Una jueza federal de Estados Unidos dejó sin efecto un fallo de un tribunal de inmigración que otorgaba amplias facultades a la Administración del Presidente de Estados Unidos, Donald Trump, para mantener detenidos a migrantes sin concederles audiencias para fijar fianza. La decisión también incluyó señalamientos por el uso de la fuerza de agentes federales y el trato brindado a extranjeros bajo custodia.
La magistrada Sunshine Sykes sostuvo en su resolución que el Gobierno no acató una sentencia emitida en diciembre pasado, en la que se declaró ilegal negar la posibilidad de libertad bajo fianza a personas detenidas. Recordó que el Departamento de Seguridad Nacional (DHS) había descrito reiteradamente a estos migrantes como «lo peor de lo peor».
No obstante, la jueza afirmó que «‘lo peor de lo peor’ es una descripción inexacta de la mayoría de los afectados por las operaciones del DHS y el Servicio de Control de Inmigración y Aduanas (ICE)». Añadió que «Quizás, al utilizar este lenguaje extremo, el DHS busca justificar la magnitud y el alcance de sus operaciones contra extranjeros no delincuentes. Quizás esa frase simplemente refleja la severidad y la conducta malintencionada del Gobierno».
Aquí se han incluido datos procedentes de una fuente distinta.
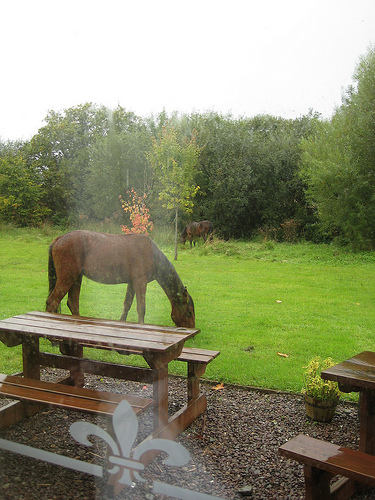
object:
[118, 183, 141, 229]
tree background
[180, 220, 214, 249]
horse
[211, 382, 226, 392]
leaf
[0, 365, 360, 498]
rocks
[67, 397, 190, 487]
decoration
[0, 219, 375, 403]
field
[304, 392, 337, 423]
planter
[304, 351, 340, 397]
flowers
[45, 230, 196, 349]
horse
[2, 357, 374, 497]
stone patch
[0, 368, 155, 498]
benches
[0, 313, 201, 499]
table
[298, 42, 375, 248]
tree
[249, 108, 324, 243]
tree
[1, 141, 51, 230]
tree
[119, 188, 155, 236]
tree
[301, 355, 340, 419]
potted plant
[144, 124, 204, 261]
tree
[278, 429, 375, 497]
bench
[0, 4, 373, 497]
window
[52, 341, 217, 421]
picnic bench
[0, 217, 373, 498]
backyard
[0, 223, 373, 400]
grass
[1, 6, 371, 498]
glass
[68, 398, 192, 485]
fleur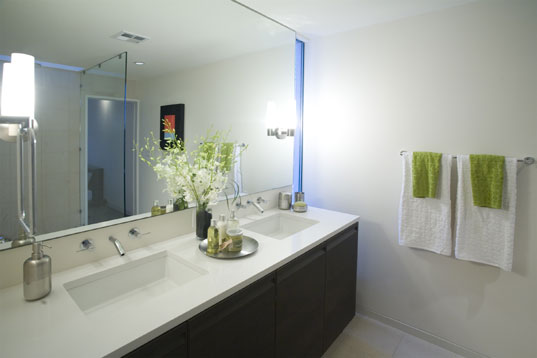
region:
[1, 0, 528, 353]
Spacious bathroom vanity, showing Toiletries, towels, decorative items and flowers.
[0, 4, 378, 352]
Large, bathroom vanity.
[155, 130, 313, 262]
Sink, beside toiletries, tray and flowers.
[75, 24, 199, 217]
Glass door, door frame and picure, reflected in vanity mirror.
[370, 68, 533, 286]
Metal bar with green wash cloths and white towels.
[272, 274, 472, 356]
Corner,showing brown cabinets,white floor and wall.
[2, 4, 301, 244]
Large, glass mirror,dominating room.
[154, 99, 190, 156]
picture hanging on the wall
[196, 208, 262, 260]
a group of bottles on a plate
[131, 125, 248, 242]
green and white flowers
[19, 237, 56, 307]
a bottle sitting by the sink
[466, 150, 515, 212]
a green towel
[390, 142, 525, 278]
green and white towels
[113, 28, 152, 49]
a vent on the ceiling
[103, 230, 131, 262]
a sink faucet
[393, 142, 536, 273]
towels hanging on a rack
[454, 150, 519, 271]
white bathroom body towel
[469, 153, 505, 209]
small green hand towel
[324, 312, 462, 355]
white tile bathroom floor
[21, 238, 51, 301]
large silver soap dispenser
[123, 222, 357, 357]
dark brown wooden counter drawers and doors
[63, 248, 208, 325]
square inset bathroom sink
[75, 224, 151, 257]
simple wall mounted sink faucet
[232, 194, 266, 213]
simple wall mounted sink faucet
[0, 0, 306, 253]
large wall mounted bathroom mirror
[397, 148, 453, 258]
small green towel on top of large white towel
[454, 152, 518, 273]
small green towel on top of large white towel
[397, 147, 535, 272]
four towels hanging on a towel rack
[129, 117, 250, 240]
white and green flowers in a black vase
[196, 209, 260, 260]
silver tray with several bottles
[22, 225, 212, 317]
silver soap dispenser next to sink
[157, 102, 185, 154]
red and blue artwork inside a black frame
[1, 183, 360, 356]
two-sink vanity with brown doors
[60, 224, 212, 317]
sink with silver faucets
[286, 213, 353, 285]
A person eating a orange.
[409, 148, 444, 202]
a hanging green towel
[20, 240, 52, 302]
a silver soap dispenser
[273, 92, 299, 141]
a silver metal light fixture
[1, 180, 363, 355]
a wooden and white sink cabinet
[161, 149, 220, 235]
flower arrangement on the sink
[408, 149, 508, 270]
white and green towels on the rack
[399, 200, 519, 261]
bottom of the white towels on the rack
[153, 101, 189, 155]
the reflection of the artwork in the mirror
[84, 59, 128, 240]
the clear glass shower wall in the mirror's reflection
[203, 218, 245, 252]
the accessories between the two sinks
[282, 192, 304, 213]
the canisters in the corner of the sink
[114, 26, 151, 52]
the bathroom vent on the ceiling.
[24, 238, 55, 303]
a soap dispenser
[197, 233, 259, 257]
a round silver tray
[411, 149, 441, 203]
a small green towel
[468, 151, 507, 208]
a small green towel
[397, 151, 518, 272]
two large white towels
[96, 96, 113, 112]
a light reflected in the mirror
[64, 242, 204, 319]
a white rectangular sink bowl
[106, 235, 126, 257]
a silver water faucet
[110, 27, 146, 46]
a vent reflected in the mirror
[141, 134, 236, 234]
the flowers are in the vase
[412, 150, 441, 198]
the towel is green and hanging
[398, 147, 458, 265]
the white towel is on the rack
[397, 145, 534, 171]
towel rack on the wall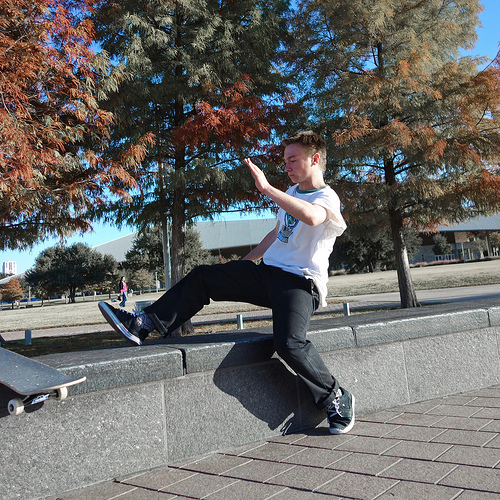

Durante años, las audiencias de fianza se negaban principalmente a migrantes considerados recién llegados. Sin embargo, la Administración Trump modificó ese criterio histórico al extender la negativa también a personas arrestadas por el ICE tras haber vivido durante años en territorio estadounidense, obligándolas a presentar recursos de habeas corpus para intentar recuperar su libertad.
Ante este panorama, la jueza advirtió que esta práctica requiere «una mayor reparación» y estableció que los migrantes tienen derecho a una audiencia que determine no solo la posibilidad de fianza, sino también si pueden continuar su proceso fuera del centro de detención al que hayan sido trasladados.
El fallo también incluyó críticas adicionales al Ejecutivo y enmarcó las amenazas contra ciudadanos extranjeros dentro de un clima de «terror» que, según la magistrada, ha generado una «profunda preocupación» en la población estadounidense por los actos ilegales y descontrolados del poder ejecutivo. Asimismo, señaló que «el poder ejecutivo ha extendido su violencia a sus propios ciudadanos, asesinando a dos ciudadanos estadounidenses en Minnesota», en referencia a Renée Good y Alex Pretti, fallecidos por disparos de agentes federales en enero. A su juicio, «Las amenazas que plantea el poder ejecutivo no pueden considerarse de forma aislada», al vincular la actuación de los agentes con los procesos contra migrantes detenidos.